Aus diesem Grund sehen die Finanzämter weltweit Bitcoin eher als immaterielle Vermögensgegenstände an, bei deren Handel Veräußerungsgewinne in realen Währungen zu versteuern sind.
- Problem 3:Â Nachweisbarkeit + rechtliche Einordnung von Bitcoin-„Diebstahl“
Bitcoins sind nur schwer bestimmbar, da sie nur die Differenz von Transaktionen einer künstlichen Maßeinheit sind, keine eigene Seriennummer haben und nur als Immaterialgut existieren (siehe „Was sind Bitcoins“ oben).
Wenn nun jemand eine informationstechnische Berechnung ausführt, die dazu führt, dass mein Guthaben kleiner und sein Guthaben größer wird, stellt sich die Frage, gegen welches Gesetz dieser Mensch hier genau verstoßen hat. Intuitiv würde ich ihn als Dieb bezeichnen. Juristen ordnen den Vorgang allerdings eher im Bereich Betrug ein.
Hinzu kommt, dass dieser ganze „Diebstahl“ rein virtuell stattfindet und keinerlei Spuren hinterlassen muss. Hat der „Dieb“ die richtigen privaten Schlüssel (oder ein Verfahren, um diese zu ersetzen), so kann man den Transaktionen nicht ansehen, ob sie vom eigentlichen „Besitzer“ der Bitcoins ausgeführt worden sind oder nicht. Hier wäre man auf andere Indizien und technische Spuren angewiesen.
Fazit
Aus meiner Sicht sind Bitcoins ein faszinierendes mathematisch-informationstechnisches Kunstprodukt, das als wesentliche Eigenschaften eine hohe Manipulationssicherheit und eine immanente Knappheit hat.

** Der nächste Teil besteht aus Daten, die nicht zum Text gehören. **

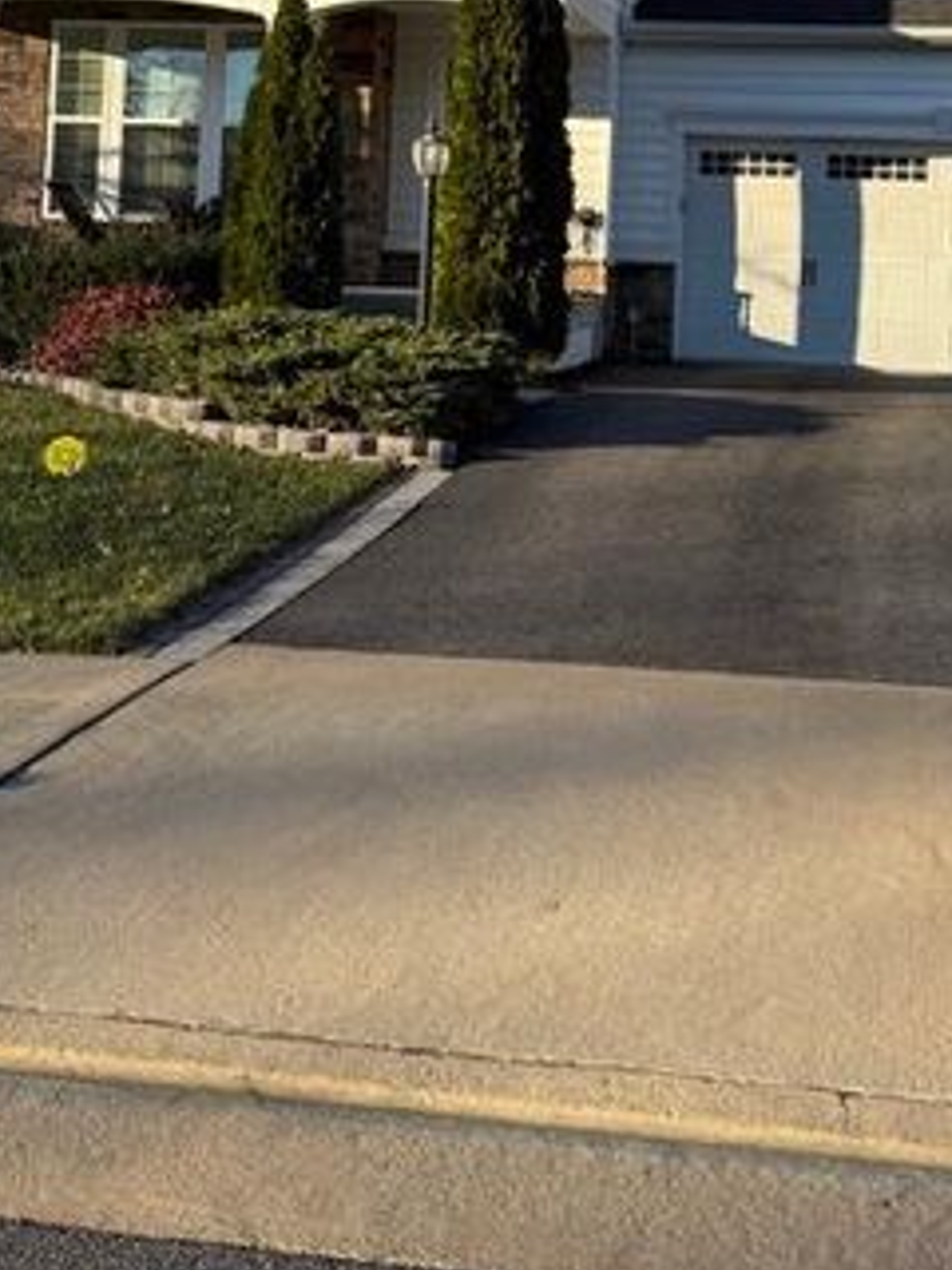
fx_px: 1833
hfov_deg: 29.0
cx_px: 563
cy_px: 149
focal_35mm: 50
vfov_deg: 36.1
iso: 80
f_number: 1.78
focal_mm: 6.76
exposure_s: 1/2299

Auf Grund der – von den Verfechtern von Bitcoins explizit gewünschten – Loslösung von staatlicher Kontrolle und damit auch staatlichen Garantien ist es fraglich, ob Bitcoins oder andere nicht-staatliche, digitale Tauschmittel (nicht: Währungen) jemals ihr Nischendasein verlassen können.